Written task ▸ Your task is to gather the lines below that hold the string "today".

Input data ▸
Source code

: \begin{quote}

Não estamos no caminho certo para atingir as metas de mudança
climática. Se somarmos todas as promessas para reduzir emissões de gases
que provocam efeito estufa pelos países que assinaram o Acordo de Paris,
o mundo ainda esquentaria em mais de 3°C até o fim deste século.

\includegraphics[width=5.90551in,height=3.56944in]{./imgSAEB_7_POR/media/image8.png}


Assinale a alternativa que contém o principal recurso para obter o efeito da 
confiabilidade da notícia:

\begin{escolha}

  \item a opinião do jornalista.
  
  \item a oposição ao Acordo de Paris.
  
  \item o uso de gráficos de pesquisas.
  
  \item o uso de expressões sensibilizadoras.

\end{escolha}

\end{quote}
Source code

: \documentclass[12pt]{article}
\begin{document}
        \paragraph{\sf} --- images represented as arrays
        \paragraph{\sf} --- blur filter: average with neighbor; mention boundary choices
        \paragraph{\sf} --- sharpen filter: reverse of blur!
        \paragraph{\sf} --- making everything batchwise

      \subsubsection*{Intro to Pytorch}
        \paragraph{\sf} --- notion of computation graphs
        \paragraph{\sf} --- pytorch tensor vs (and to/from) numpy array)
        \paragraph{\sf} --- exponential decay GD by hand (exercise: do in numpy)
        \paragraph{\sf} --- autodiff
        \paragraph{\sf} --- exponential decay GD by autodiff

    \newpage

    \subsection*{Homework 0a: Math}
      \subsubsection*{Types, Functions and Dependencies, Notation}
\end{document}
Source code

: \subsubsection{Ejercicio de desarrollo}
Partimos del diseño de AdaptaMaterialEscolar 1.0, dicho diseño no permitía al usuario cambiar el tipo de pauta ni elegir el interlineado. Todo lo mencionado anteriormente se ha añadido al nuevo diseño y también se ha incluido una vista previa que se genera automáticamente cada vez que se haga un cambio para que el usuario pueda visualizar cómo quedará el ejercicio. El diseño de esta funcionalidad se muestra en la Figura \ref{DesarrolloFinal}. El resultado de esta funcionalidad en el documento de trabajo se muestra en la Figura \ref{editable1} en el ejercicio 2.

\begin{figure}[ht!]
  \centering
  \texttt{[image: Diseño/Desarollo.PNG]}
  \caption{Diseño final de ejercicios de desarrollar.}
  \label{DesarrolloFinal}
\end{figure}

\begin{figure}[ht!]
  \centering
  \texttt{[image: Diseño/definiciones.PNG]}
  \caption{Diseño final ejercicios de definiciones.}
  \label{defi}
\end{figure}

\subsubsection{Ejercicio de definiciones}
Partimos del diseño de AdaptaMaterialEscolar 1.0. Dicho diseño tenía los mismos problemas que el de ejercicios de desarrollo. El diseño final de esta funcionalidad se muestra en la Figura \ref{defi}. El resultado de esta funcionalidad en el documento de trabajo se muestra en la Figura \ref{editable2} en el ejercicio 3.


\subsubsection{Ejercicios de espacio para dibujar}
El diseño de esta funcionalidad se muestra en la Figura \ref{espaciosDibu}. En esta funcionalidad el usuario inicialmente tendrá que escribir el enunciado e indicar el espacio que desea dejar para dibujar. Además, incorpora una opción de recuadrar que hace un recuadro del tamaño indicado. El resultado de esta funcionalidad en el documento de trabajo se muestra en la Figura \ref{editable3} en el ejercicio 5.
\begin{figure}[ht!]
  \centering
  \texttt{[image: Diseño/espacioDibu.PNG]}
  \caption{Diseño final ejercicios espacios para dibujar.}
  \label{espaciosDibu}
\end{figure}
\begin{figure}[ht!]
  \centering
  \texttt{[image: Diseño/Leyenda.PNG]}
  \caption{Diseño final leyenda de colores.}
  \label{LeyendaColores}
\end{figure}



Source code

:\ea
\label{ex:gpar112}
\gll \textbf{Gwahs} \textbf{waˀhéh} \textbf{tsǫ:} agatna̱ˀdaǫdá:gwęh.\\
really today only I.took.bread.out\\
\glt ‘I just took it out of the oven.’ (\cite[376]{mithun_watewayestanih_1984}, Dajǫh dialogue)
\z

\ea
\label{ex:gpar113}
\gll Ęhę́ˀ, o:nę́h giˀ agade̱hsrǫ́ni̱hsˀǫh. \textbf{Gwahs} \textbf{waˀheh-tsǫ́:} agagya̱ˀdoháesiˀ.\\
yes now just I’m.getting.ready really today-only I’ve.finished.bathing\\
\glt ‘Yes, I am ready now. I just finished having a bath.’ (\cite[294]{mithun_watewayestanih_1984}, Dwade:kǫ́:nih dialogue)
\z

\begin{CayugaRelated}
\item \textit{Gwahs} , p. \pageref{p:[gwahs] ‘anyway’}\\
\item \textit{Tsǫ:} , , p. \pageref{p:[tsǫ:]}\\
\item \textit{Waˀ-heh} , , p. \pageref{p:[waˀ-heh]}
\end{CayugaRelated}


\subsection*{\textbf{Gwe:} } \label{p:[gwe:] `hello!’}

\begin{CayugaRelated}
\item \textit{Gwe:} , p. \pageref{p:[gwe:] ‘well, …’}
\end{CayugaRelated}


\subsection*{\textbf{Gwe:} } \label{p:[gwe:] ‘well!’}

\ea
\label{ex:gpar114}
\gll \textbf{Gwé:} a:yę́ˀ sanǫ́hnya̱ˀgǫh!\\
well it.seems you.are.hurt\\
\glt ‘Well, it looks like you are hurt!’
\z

Answer space ▸
really today only I.took.bread.out\\
yes now just I’m.getting.ready really today-only I’ve.finished.bathing\\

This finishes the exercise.